People - Ancient Greece: Megacles
He was responsible for the death of Cylon after they
had taken refuge at the altar of Athené, B.C. 612.
Megăcles in Harpers Dictionary of Classical Antiquities
A name borne by several of the Athenian family of the Alcmaeonidae. The most important of these was the Megacles who put to death Cylon and his adherents after they had taken refuge at the altar of Athené, B.C. 612. (See Cylon.)
Son of Alcmaeon , son-inlaw of Clisthenes, leader of the Alcmaeonidae in the time of Solon. At first he was opposed to Pisistratus, and expelled him from Athens; but afterwards he became reconciled to him, gave him his daughter Coesyra in marriage, and assisted in his restoration to Athens. Pisistratus not having treated his wife in a proper manner, Megacles resented the affront, and again drove the former out of Athens; with the aid of large sums from the Thebans and other States, Pisistratus again raised an army, defeated his opponents, and drove Megacles and the partisans of the Alcmaeonidae into exile.
A Syracusan, brother of Dion, and brother-in-law of the elder Dionysius. He accompanied Dion in his flight from Syracuse, B.C. 358, and afterwards returned with him to Sicily.
Megacles in Wikipedia
Megacles (Μεγακλῆς) was the name of several notable men of ancient Athens:
1. Megacles was possibly a legendary Archon of Athens from 922 BC to 892 BC.

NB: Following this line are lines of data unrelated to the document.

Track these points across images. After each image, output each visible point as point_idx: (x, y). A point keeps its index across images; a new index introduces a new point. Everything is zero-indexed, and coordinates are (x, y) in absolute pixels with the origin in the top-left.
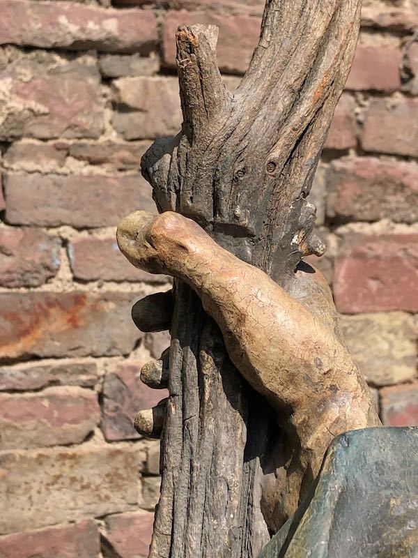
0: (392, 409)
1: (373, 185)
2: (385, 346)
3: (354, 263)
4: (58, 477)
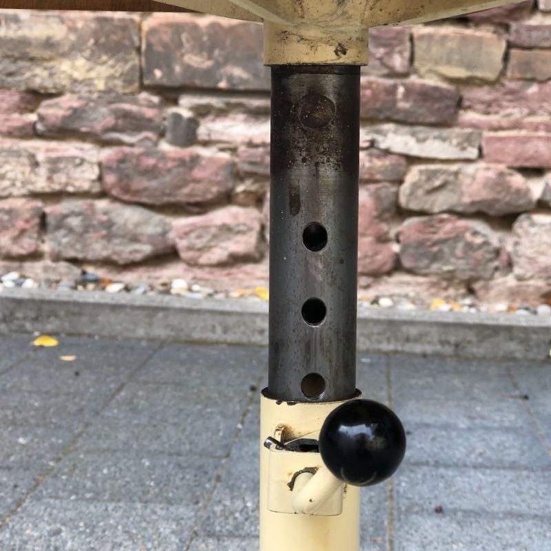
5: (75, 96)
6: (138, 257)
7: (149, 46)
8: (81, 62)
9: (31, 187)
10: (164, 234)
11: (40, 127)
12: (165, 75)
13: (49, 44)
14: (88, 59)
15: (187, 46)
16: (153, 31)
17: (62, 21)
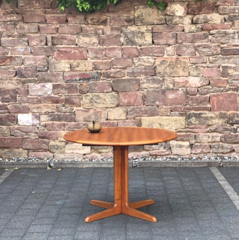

2. Megacles was a member of the Alcmaeonidae family, and the archon eponymous in 632 BC when Cylon made his unsuccessful attempt to take over Athens. Megacles was convicted of killing Cylon (who had taken refuge on the Acropolis as a suppliant of Athena) and was exiled from the city, along with all the other members of his genos, the Alcmaeonidae. The Alcmaeonidae inherited a miasma ("stain") that lasted for generations among Megacles' descendants.
3. Megacles, the grandson of the above and member of the Alcmaeonidae family, was an opponent of Pisistratus in the 6th century BC. He drove out Pisistratus during the latter's first reign as tyrant in 560 BC, but the two then made an alliance with each other, and Pisistratus married Megacles' daughter. Herodotus claims that they also tricked the Athenians into believing Athena herself had arrived to proclaim Pisistratus tyrant, by dressing up a woman named Phye as the goddess. This event is subject to debate as to whether Herodotus has interpreted this episode correctly. However, Megacles turned against Pisistratus when Pisistratus refused to have children with Megacles' daughter, which brought an end to the second tyranny.
This Megacles later competed circa 560 BC or later with Hippocleides, a former archon of Athens, to marry Agarista, the daughter of Cleisthenes of Sicyon. They had two sons; the elder Hippocrates was father of another Megacles (ostracized 486 BC) and a daughter Agariste was mother of Pericles and Ariphron (himself the father of Hippocrates of Athens who died 424 BC). The younger son Cleisthenes was allegedly father of Deinomache (or Dinomache), mother of Alcibiades (d. 404 BC). Thus, Megacles the elder was great-grandfather of Pericles and Alcibiades.
4. Megacles, grandson of the above, son of Hippocrates, and nephew of Cleisthenes is sometimes described as the father of Deinomache and thus the maternal grandfather of Alcibiades. Other sources, notably William Smith, insist that his uncle Cleisthenes was the grandfather of Alcibiades.
In 490 BC, in the aftermath of the Battle of Marathon, a shield-signal was raised on Mount Pentelicon above Marathon supposedly to signal the Persians to sail around Cape Sounion and attack the unguarded city of Athens. Herodotus reports that the Alcmaeonidae were widely believed to have been behind this act of treachery. With Megacles being the leading figure of the Alcmaeonid clan at the time, a lingering suspicion of medism hung over him.
In 486 BC Megacles was ostracised. Numerous ostraca have been found with comments on them making reference to his ostentatious wealth and love of luxury.
He was honored by Pindar as exiled winner in the chariot race of Pythian Games 486 BC.